■ **Exercise brief**: Return every line from the one with "[53,211,126,229] Running ->" through the one with "[34,399,106,417] [34,440,106,458] //", inclusive, exactly as it appears below.
Input for this task START
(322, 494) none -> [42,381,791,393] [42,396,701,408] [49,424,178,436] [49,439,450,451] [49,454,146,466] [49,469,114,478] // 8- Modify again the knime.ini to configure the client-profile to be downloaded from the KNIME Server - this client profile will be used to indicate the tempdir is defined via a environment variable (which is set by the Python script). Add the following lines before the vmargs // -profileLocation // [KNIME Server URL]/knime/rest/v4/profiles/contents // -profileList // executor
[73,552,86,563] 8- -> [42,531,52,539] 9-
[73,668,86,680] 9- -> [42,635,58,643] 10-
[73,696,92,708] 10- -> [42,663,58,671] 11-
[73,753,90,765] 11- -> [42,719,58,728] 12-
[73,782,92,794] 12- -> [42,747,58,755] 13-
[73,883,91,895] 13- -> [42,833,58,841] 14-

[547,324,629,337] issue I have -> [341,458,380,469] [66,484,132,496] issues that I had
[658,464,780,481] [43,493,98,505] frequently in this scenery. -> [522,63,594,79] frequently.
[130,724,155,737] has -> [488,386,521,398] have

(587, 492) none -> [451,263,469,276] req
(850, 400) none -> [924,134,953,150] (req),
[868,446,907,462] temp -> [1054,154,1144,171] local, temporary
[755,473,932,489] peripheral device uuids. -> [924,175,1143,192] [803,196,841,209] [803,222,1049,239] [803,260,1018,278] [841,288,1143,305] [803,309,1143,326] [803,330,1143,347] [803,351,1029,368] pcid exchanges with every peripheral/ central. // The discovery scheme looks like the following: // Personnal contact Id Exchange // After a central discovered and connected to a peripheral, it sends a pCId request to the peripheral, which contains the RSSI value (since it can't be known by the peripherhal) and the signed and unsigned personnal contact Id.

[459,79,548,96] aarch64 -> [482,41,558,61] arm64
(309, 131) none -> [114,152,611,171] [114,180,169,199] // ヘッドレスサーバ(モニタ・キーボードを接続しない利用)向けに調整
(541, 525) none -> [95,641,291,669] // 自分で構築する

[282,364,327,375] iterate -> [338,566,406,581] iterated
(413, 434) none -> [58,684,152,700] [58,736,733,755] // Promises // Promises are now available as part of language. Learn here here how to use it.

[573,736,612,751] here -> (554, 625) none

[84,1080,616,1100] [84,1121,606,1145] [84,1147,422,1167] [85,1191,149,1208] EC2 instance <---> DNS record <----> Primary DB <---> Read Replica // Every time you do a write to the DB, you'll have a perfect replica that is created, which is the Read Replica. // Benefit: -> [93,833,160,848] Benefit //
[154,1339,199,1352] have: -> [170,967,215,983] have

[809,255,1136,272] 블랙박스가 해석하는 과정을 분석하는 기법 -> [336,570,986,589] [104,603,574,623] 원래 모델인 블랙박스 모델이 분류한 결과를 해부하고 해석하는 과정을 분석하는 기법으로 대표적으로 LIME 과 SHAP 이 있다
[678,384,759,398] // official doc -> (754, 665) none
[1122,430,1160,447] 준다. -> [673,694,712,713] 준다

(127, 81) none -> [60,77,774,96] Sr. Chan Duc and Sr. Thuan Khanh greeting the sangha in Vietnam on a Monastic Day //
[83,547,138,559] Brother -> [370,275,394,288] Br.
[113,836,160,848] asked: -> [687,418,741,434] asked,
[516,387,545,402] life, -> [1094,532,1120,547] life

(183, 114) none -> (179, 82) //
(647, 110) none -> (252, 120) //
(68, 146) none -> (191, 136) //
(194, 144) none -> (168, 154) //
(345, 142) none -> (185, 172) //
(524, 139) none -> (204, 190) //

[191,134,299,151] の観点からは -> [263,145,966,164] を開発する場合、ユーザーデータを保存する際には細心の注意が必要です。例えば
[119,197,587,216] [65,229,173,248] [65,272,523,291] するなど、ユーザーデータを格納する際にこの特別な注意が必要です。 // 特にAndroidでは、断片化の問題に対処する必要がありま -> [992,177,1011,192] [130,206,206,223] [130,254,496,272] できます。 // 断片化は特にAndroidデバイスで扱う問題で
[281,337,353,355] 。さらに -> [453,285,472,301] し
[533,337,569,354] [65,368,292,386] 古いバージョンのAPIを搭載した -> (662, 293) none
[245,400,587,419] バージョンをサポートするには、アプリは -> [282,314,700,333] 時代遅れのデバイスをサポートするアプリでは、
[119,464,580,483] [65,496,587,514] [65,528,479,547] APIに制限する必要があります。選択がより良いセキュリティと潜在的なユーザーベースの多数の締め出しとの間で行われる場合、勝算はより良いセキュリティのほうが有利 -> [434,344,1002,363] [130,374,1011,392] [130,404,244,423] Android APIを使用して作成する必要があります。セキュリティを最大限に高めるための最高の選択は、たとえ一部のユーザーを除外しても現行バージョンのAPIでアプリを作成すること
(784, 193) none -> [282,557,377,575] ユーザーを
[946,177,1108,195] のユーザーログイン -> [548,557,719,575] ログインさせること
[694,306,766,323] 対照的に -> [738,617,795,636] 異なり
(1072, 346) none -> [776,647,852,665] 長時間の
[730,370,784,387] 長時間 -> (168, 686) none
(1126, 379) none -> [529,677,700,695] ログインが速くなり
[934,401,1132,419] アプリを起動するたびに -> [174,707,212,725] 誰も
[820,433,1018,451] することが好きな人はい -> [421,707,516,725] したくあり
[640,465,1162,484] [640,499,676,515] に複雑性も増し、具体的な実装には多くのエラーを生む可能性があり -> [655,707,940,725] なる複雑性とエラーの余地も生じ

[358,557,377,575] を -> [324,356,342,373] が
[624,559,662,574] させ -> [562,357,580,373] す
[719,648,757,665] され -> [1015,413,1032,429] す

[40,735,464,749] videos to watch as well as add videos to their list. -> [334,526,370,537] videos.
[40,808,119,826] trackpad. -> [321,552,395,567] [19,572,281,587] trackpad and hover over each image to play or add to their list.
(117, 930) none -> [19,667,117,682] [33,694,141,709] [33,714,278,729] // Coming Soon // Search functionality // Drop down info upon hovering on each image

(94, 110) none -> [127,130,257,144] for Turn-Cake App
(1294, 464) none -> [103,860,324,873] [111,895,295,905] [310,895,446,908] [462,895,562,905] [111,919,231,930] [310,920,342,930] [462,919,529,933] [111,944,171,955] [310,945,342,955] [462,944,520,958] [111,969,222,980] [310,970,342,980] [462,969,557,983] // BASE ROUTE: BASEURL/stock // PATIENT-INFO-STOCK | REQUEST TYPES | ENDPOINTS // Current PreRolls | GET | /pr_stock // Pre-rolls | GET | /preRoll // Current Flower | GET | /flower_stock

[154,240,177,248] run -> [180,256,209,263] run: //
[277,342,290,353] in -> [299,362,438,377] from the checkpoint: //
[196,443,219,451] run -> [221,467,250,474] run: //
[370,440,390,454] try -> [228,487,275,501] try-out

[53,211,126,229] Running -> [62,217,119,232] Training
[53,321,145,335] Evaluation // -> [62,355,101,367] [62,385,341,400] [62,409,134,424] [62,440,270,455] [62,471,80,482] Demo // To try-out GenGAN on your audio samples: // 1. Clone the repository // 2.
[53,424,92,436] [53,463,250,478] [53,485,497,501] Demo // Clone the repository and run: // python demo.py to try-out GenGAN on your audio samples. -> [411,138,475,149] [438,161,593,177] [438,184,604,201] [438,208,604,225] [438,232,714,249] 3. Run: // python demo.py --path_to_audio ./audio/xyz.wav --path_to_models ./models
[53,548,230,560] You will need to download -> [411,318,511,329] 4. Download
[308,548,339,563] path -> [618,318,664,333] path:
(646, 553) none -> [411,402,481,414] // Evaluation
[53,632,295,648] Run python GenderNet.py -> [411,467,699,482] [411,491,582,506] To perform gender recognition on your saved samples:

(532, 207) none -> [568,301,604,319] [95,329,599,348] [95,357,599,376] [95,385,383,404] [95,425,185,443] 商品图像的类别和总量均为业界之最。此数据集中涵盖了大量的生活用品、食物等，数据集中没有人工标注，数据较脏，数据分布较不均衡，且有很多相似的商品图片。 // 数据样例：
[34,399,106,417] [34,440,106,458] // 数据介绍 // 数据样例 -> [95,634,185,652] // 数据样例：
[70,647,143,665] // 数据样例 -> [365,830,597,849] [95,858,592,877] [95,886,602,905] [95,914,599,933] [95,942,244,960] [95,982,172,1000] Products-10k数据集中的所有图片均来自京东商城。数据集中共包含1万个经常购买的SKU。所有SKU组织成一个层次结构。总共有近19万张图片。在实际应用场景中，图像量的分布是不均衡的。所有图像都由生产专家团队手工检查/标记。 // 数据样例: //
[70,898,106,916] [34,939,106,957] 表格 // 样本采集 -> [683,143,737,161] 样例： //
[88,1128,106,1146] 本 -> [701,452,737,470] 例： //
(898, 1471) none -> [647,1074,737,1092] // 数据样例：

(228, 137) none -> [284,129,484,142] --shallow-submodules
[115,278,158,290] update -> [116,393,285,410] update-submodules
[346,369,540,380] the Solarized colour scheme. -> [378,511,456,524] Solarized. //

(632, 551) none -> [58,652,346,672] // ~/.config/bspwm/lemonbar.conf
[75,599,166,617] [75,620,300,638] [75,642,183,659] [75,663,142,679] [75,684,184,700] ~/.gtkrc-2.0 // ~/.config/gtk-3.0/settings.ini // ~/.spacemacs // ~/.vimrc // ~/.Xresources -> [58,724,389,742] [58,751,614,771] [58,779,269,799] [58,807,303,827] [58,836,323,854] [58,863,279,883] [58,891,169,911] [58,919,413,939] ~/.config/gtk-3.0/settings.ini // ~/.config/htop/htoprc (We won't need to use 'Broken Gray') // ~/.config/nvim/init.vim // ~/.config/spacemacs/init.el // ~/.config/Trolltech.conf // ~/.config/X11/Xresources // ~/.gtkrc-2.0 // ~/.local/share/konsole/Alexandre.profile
Input for this task END
■ **Answer section**:
[53,211,126,229] Running -> [62,217,119,232] Training
[53,321,145,335] Evaluation // -> [62,355,101,367] [62,385,341,400] [62,409,134,424] [62,440,270,455] [62,471,80,482] Demo // To try-out GenGAN on your audio samples: // 1. Clone the repository // 2.
[53,424,92,436] [53,463,250,478] [53,485,497,501] Demo // Clone the repository and run: // python demo.py to try-out GenGAN on your audio samples. -> [411,138,475,149] [438,161,593,177] [438,184,604,201] [438,208,604,225] [438,232,714,249] 3. Run: // python demo.py --path_to_audio ./audio/xyz.wav --path_to_models ./models
[53,548,230,560] You will need to download -> [411,318,511,329] 4. Download
[308,548,339,563] path -> [618,318,664,333] path:
(646, 553) none -> [411,402,481,414] // Evaluation
[53,632,295,648] Run python GenderNet.py -> [411,467,699,482] [411,491,582,506] To perform gender recognition on your saved samples:

(532, 207) none -> [568,301,604,319] [95,329,599,348] [95,357,599,376] [95,385,383,404] [95,425,185,443] 商品图像的类别和总量均为业界之最。此数据集中涵盖了大量的生活用品、食物等，数据集中没有人工标注，数据较脏，数据分布较不均衡，且有很多相似的商品图片。 // 数据样例：
[34,399,106,417] [34,440,106,458] // 数据介绍 // 数据样例 -> [95,634,185,652] // 数据样例：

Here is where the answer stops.